Edward lives and works on the family farm just north of Stannington. He is an arable farmer, growing wheat, barley, oil-seed rape and beans among other cash crops, constantly juggling issues like soil quality and improvement, seed strains, weather conditions and the need to maximise yields to make a worthwhile profit. The farm is also looking to diversify, adapting a traditional wooden barn as an atmospheric venue for wedding receptions.

In this respect he is little different from farmers up and down the country – indeed, all over the world. But what makes him special is the time he gives to supporting the professional and social life of his fellow young farmers. He has been Chairman and Secretary for many years of his local club, Tritlington Young Farmers (one of ten in Northumberland). It involves a lot of work, which he willingly gives his energies to, explaining, ‘The more you put in, the more you get out of it’.

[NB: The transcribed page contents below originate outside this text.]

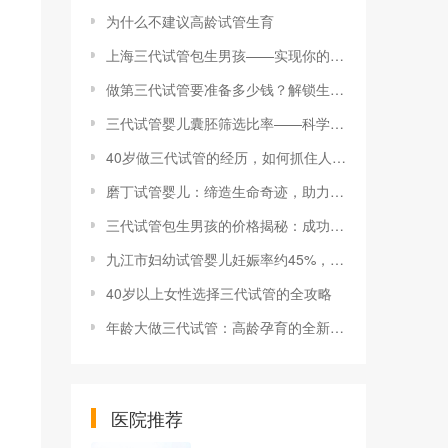
为什么不建议高龄试管生育
上海三代试管包生男孩——实现你的宝宝性别梦想
做第三代试管要准备多少钱？解锁生命的奇迹之门
三代试管婴儿囊胚筛选比率——科学助力优生优育的关键一步
40岁做三代试管的经历，如何抓住人生中的希望？
磨丁试管婴儿：缔造生命奇迹，助力实现家庭梦想
三代试管包生男孩的价格揭秘：成功背后的秘密
九江市妇幼试管婴儿妊娠率约45%，想好孕增强体质很重要
40岁以上女性选择三代试管的全攻略
年龄大做三代试管：高龄孕育的全新希望
医院推荐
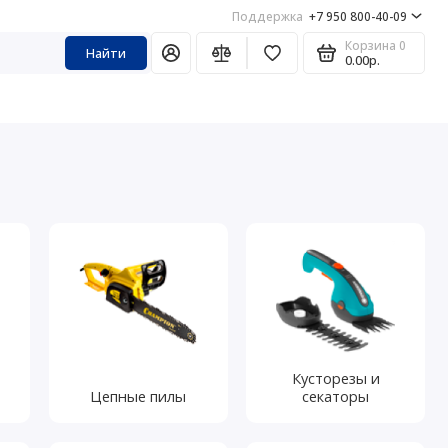
Поддержка
+7 950 800-40-09
Корзина
0
Найти
0.00р.
Кусторезы и
Цепные пилы
секаторы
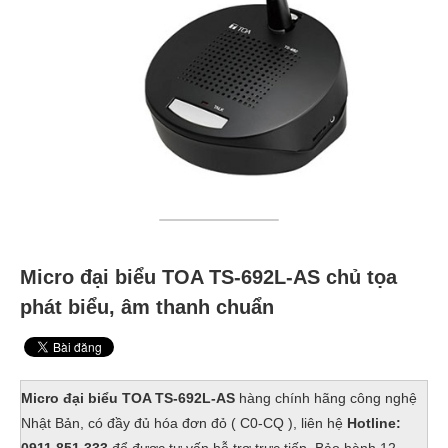
Micro đại biểu TOA TS-692L-AS chủ tọa
phát biểu, âm thanh chuẩn
Micro đại biểu TOA TS-692L-AS
hàng chính hãng công nghệ
Nhật Bản, có đầy đủ hóa đơn đỏ ( C0-CQ ), liên hệ
Hotline:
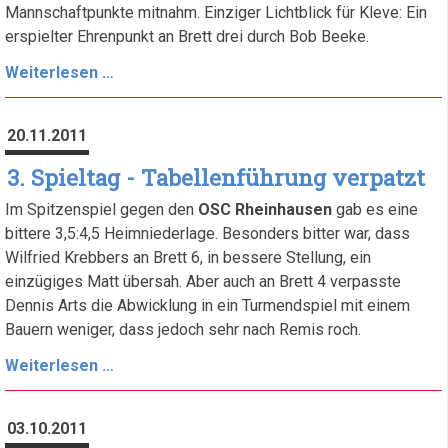
Mannschaftpunkte mitnahm. Einziger Lichtblick für Kleve: Ein
erspielter Ehrenpunkt an Brett drei durch Bob Beeke.
4.
Weiterlesen …
Spieltag
-
20.11.2011
Bittere
Heimniederlage
3. Spieltag - Tabellenführung verpatzt
Im Spitzenspiel gegen den
OSC Rheinhausen
gab es eine
bittere 3,5:4,5 Heimniederlage. Besonders bitter war, dass
Wilfried Krebbers an Brett 6, in bessere Stellung, ein
einzügiges Matt übersah. Aber auch an Brett 4 verpasste
Dennis Arts die Abwicklung in ein Turmendspiel mit einem
Bauern weniger, dass jedoch sehr nach Remis roch.
3.
Weiterlesen …
Spieltag
-
03.10.2011
Tabellenführung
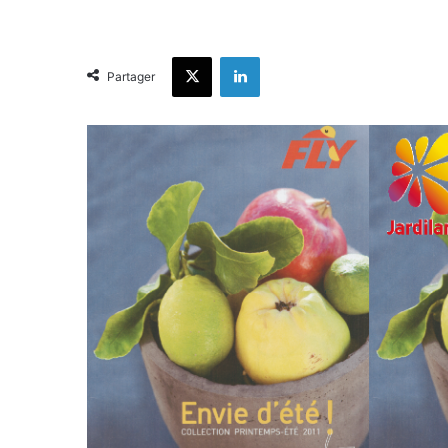
X
Linkedin
Partager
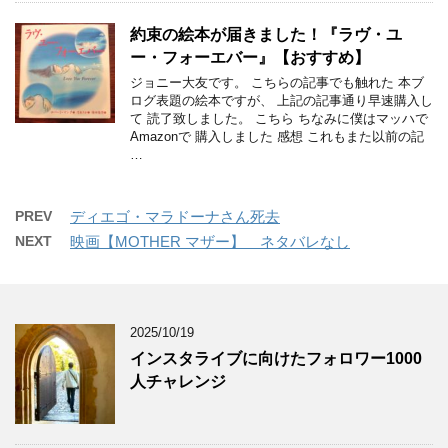
約束の絵本が届きました！『ラヴ・ユ
ー・フォーエバー』【おすすめ】
ジョニー大友です。 こちらの記事でも触れた 本ブ
ログ表題の絵本ですが、 上記の記事通り早速購入し
て 読了致しました。 こちら ちなみに僕はマッハで
Amazonで 購入しました 感想 これもまた以前の記
…
PREV
ディエゴ・マラドーナさん死去
NEXT
映画【MOTHER マザー】 ネタバレなし
2025/10/19
インスタライブに向けたフォロワー1000
人チャレンジ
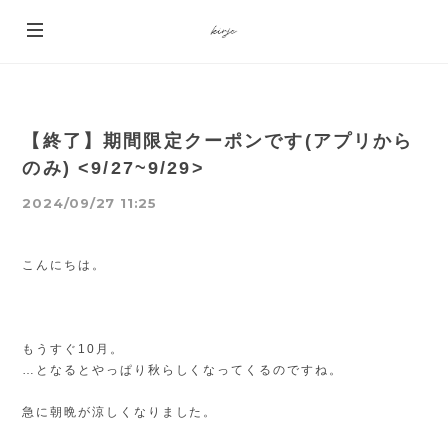
【終了】期間限定クーポンです(アプリから
のみ) <9/27~9/29>
2024/09/27 11:25
こんにちは。
もうすぐ10月。
…となるとやっぱり秋らしくなってくるのですね。
急に朝晩が涼しくなりました。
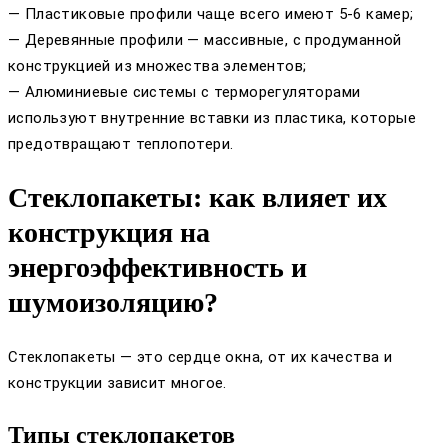
— Пластиковые профили чаще всего имеют 5-6 камер;
— Деревянные профили — массивные, с продуманной
конструкцией из множества элементов;
— Алюминиевые системы с терморегуляторами
используют внутренние вставки из пластика, которые
предотвращают теплопотери.
Стеклопакеты: как влияет их
конструкция на
энергоэффективность и
шумоизоляцию?
Стеклопакеты — это сердце окна, от их качества и
конструкции зависит многое.
Типы стеклопакетов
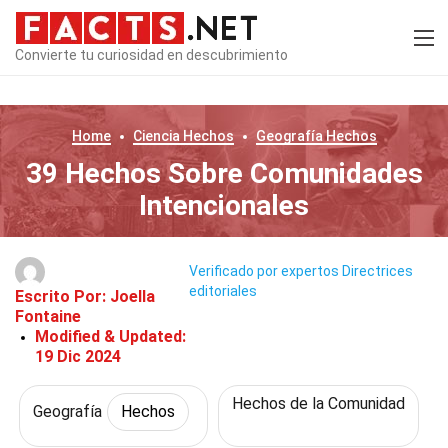
Convierte tu curiosidad en descubrimiento
Home
Ciencia
Hechos
Geografía
Hechos
39 Hechos Sobre Comunidades
Intencionales
Verificado por expertos
Directrices
editoriales
Escrito Por:
Joella
Fontaine
Modified & Updated:
19 Dic 2024
Hechos de la Comunidad
Geografía
Hechos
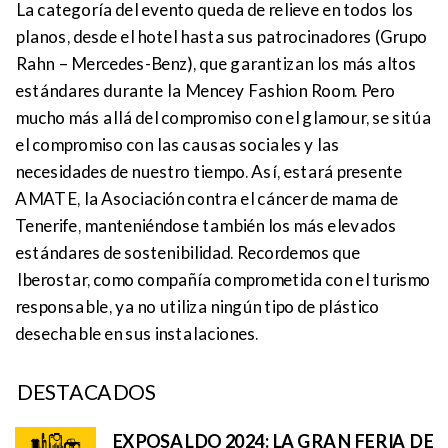
La categoría del evento queda de relieve en todos los
planos, desde el hotel hasta sus patrocinadores (Grupo
Rahn – Mercedes-Benz), que garantizan los más altos
estándares durante la Mencey Fashion Room. Pero
mucho más allá del compromiso con el glamour, se sitúa
el compromiso con las causas sociales y las
necesidades de nuestro tiempo. Así, estará presente
AMATE, la Asociación contra el cáncer de mama de
Tenerife, manteniéndose también los más elevados
estándares de sostenibilidad. Recordemos que
Iberostar, como compañía comprometida con el turismo
responsable, ya no utiliza ningún tipo de plástico
desechable en sus instalaciones.
DESTACADOS
EXPOSALDO 2024: LA GRAN FERIA DE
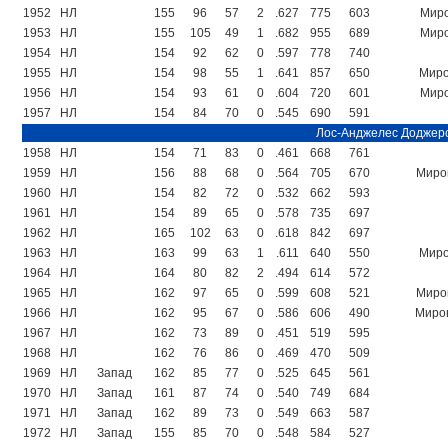
1952
НЛ
155
96
57
2
.627
775
603
Миро
1953
НЛ
155
105
49
1
.682
955
689
Миро
1954
НЛ
154
92
62
0
.597
778
740
1955
НЛ
154
98
55
1
.641
857
650
Миро
1956
НЛ
154
93
61
0
.604
720
601
Миро
1957
НЛ
154
84
70
0
.545
690
591
Лос-Анджелес Доджер
1958
НЛ
154
71
83
0
.461
668
761
1959
НЛ
156
88
68
0
.564
705
670
Миров
1960
НЛ
154
82
72
0
.532
662
593
1961
НЛ
154
89
65
0
.578
735
697
1962
НЛ
165
102
63
0
.618
842
697
1963
НЛ
163
99
63
1
.611
640
550
Миро
1964
НЛ
164
80
82
2
.494
614
572
1965
НЛ
162
97
65
0
.599
608
521
Миров
1966
НЛ
162
95
67
0
.586
606
490
Миров
1967
НЛ
162
73
89
0
.451
519
595
1968
НЛ
162
76
86
0
.469
470
509
1969
НЛ
Запад
162
85
77
0
.525
645
561
1970
НЛ
Запад
161
87
74
0
.540
749
684
1971
НЛ
Запад
162
89
73
0
.549
663
587
1972
НЛ
Запад
155
85
70
0
.548
584
527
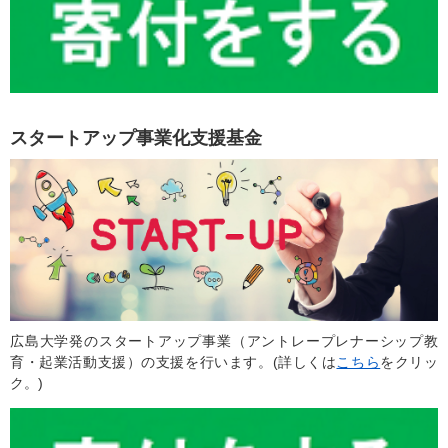
スタートアップ事業化支援基金
広島大学発のスタートアップ事業（アントレープレナーシップ教
育・起業活動支援）の支援を行います。(詳しくは
こちら
をクリッ
ク。)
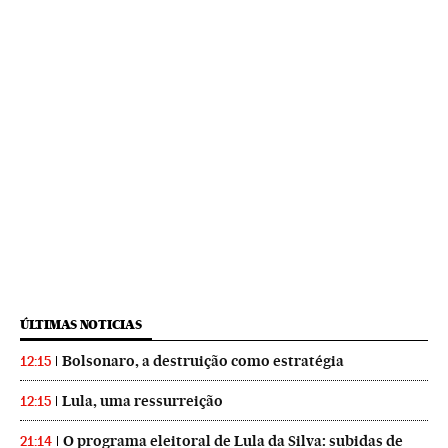
ÚLTIMAS NOTICIAS
Bolsonaro, a destruição como estratégia
12:15
Lula, uma ressurreição
12:15
O programa eleitoral de Lula da Silva: subidas de
21:14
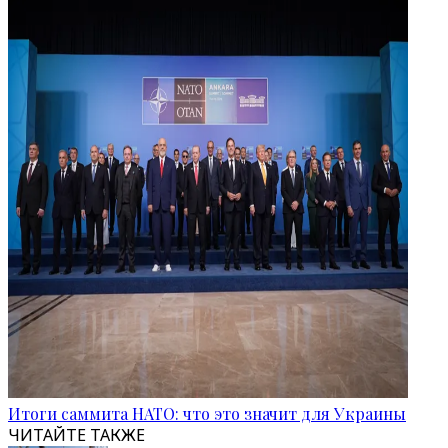
Итоги саммита НАТО: что это значит для Украины
ЧИТАЙТЕ ТАКЖЕ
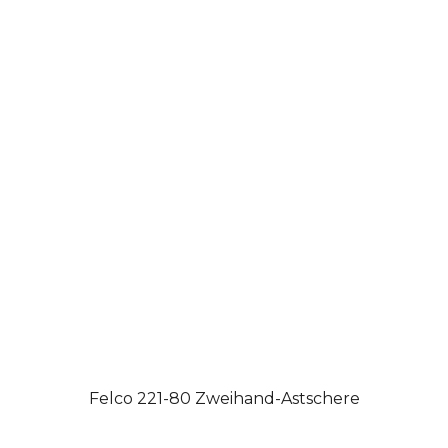
Felco 221-80 Zweihand-Astschere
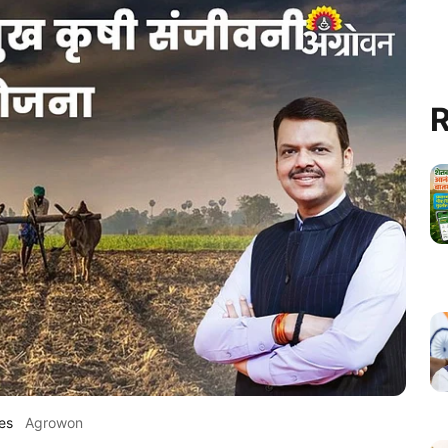
R
es
Agrowon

He sees his role as advising and encouraging others (in a business that grows harder every year), and in running a wide range of sporting and social activities, with a football team, a drama group (he is particularly proud of their annual pantomime), social events, talks, and competitions in the various country skills we see on display in summer agricultural shows.

Ed Dungait

 

Two years ago, Edward was given an opportunity to extend his range of involvement countrywide by his appointment as Vice-Chair of the National Association of Young Farmers’ Clubs. Pressed on how he has met the challenges of the role, he picked out enthusiasm and a positive outlook as essential qualities; a drive towards unity and cooperation as needful in the face of conflicting views on the future of the organisation; and finally an emphasis on sociability and community spirit to hold it all together.

Young farmers like Edward are key figures that CPRE needs to work with in pursuit of its aim to ‘promote rural life’. On our emphasis, for instance, on sustainable farming, with its concern for the protection of soil quality by organic improvement, he explained that while aiming for this, it is much harder to achieve it in the north of England than, say near the south coast. While the turn-around time between harvesting a summer crop and autumn sowing in Sussex may be three months (allowing plenty of time for muck-spreading and other treatments) in Northumberland it is often just weeks, with shorter days to work in.

He nevertheless appreciates the contribution CPRE makes to the study of farming via its range of reports and surveys, and is open to dialogue as new issues arise. The farming community lies at the heart of rural life, and CPRE would do well to listen when thoughtful and public-spirited young farmers like Edward speak on the subject they are the experts in.